Maybe --verbose for your patch descriptions would help. I didn't see any
obvious problem. If you know any, care to explain?

Anyway, I started to implement a multiwrite command for qemu-io
yesterday, so that I can actually test such scenarios.

Kevin
Avi Kivity May 20, 2010, 8:30 a.m. UTC | #7
On 05/20/2010 11:19 AM, Kevin Wolf wrote:
> Am 20.05.2010 08:09, schrieb Avi Kivity:
>    
>> On 05/20/2010 12:09 AM, Kevin Wolf wrote:
>>      
>>>        
>>>> Actually it's not that obvious.  If the actual problem
>>>> here (besides the mis-comparison) is due to missing
>>>> barriers or flushes.  Avi asked a good question in that
>>>> thread.
>>>>
>>>>          
>>> It's obvious that it's a hack. It doesn't fix anything, it just disables a
>>> feature that didn't work. Good for debugging, but not something that you
>>> would like to commit.
>>>
>>> It's reasonable to include something like this when we know that something is
>>> broken but we haven't found it yet - but I believe Christoph's patch is the
>>> real fix. If anyone can still find a case that is "fixed" by Avi's patch, I
>>> could be convinced to apply it anyway, but I'd prefer if I didn't have to.
>>>
>>> Note that we actually don't have overlapping requests. It just looks like it
>>> because the qsort call doesn't work correctly with the broken comparison
>>> function, so lower sector numbers can come after higher ones.
>>>
>>>        
>> I agree my patch didn't fix the problem, only made it disappear, but
>> won't the current code break with overlapping requests?
>>      
> Maybe --verbose for your patch descriptions would help. I didn't see any
> obvious problem. If you know any, care to explain?
>    

Looking again, you are right.  There is code to take care of the 
overlap, and even a comment.  So my patch is indeed bogus.

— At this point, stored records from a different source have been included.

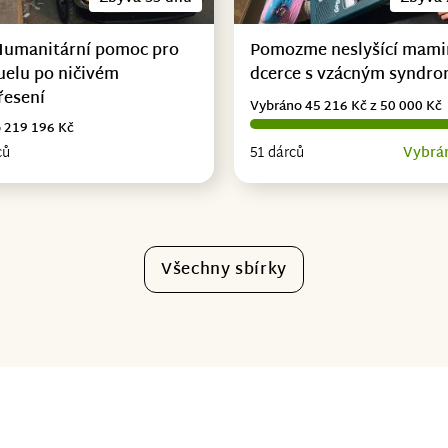
Humanitární pomoc pro
Pomozme neslyšící mami
uelu po ničivém
dcerce s vzácným syndr
řesení
Vybráno 45 216 Kč z 50 000 Kč
 219 196 Kč
ců
51 dárců
Vybrá
Všechny sbírky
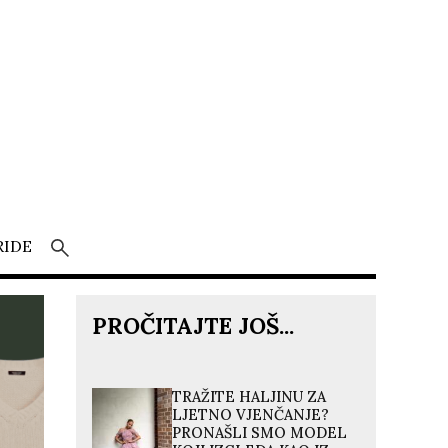
RIDE
PROČITAJTE JOŠ...
TRAŽITE HALJINU ZA
LJETNO VJENČANJE?
PRONAŠLI SMO MODEL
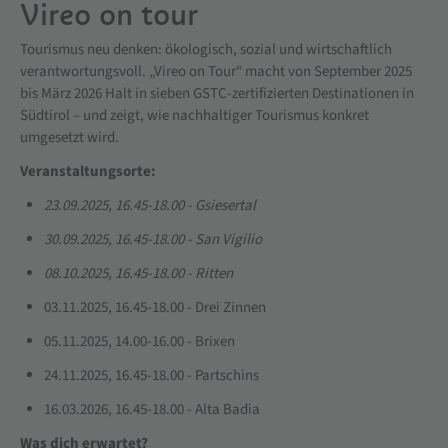
Vireo on tour
Tourismus neu denken: ökologisch, sozial und wirtschaftlich
verantwortungsvoll. „Vireo on Tour“ macht von September 2025
bis März 2026 Halt in sieben GSTC-zertifizierten Destinationen in
Südtirol – und zeigt, wie nachhaltiger Tourismus konkret
umgesetzt wird.
Veranstaltungsorte:
23.09.2025, 16.45-18.00 - Gsiesertal
30.09.2025, 16.45-18.00 - San Vigilio
08.10.2025, 16.45-18.00 - Ritten
03.11.2025, 16.45-18.00 - Drei Zinnen
05.11.2025, 14.00-16.00 - Brixen
24.11.2025, 16.45-18.00 - Partschins
16.03.2026, 16.45-18.00 - Alta Badia
Was dich erwartet?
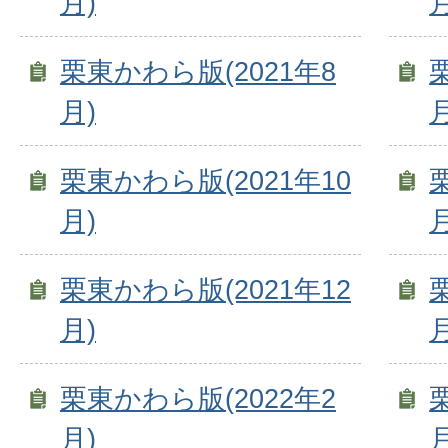
月)
月
栗東かわら版(2021年8
月)
月
栗東かわら版(2021年10
月)
月
栗東かわら版(2021年12
月)
月
栗東かわら版(2022年2
月)
月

>             size_t size;
>             QEMUIOVector *qiov = qemu_mallocz(sizeof(*qiov));
>             qemu_iovec_init(qiov,
>                 reqs[outidx].qiov->niov + reqs[i].qiov->niov + 1);
>
>             // Add the first request to the merged one. If the 
> requests are
>             // overlapping, drop the last sectors of the first request.
>             size = (reqs[i].sector - reqs[outidx].sector) << 9;
>             qemu_iovec_concat(qiov, reqs[outidx].qiov, size);

size can overflow on 32-bit.

Unrelated issue:  it seems we read the request directly from guest 
memory.  Since we access it multiple times, the guest can play with the 
contents meanwhile, invalidating previous decisions.  Shouldn't we copy 
all non-data elements to private storage?
Kevin Wolf May 20, 2010, 8:50 a.m. UTC | #8
Am 19.05.2010 20:53, schrieb Christoph Hellwig:
> The difference between the start sectors of two requests can be larger
> than the size of the "int" type, which can lead to a not correctly
> sorted multiwrite array and thus spurious I/O errors and filesystem
> corruption due to incorrect request merges.
> 
> So instead of doing the cute sector arithmetics trick spell out the
> exact comparisms.
> 
> Spotted by Kevin Wolf based on a testcase from Michael Tokarev.
> 
> Signed-off-by: Christoph Hellwig <hch@lst.de>

Thanks, applied to the block branch.

Kevin
diff mbox

Patch

Index: qemu/block.c
===================================================================
--- qemu.orig/block.c	2010-05-19 17:08:24.970255636 +0200
+++ qemu/block.c	2010-05-19 17:17:34.227006021 +0200
@@ -1933,7 +1933,19 @@  static void multiwrite_cb(void *opaque,
 
 static int multiwrite_req_compare(const void *a, const void *b)
 {
-    return (((BlockRequest*) a)->sector - ((BlockRequest*) b)->sector);
+    const BlockRequest *req1 = a, *req2 = b;
+
+    /*
+     * Note that we can't simply subtract req2->sector from req1->sector
+     * here as that could overflow the return value.
+     */
+    if (req1->sector > req2->sector) {
+        return 1;
+    } else if (req1->sector < req2->sector) {
+        return -1;
+    } else {
+        return 0;
+    }
 }
 
 /*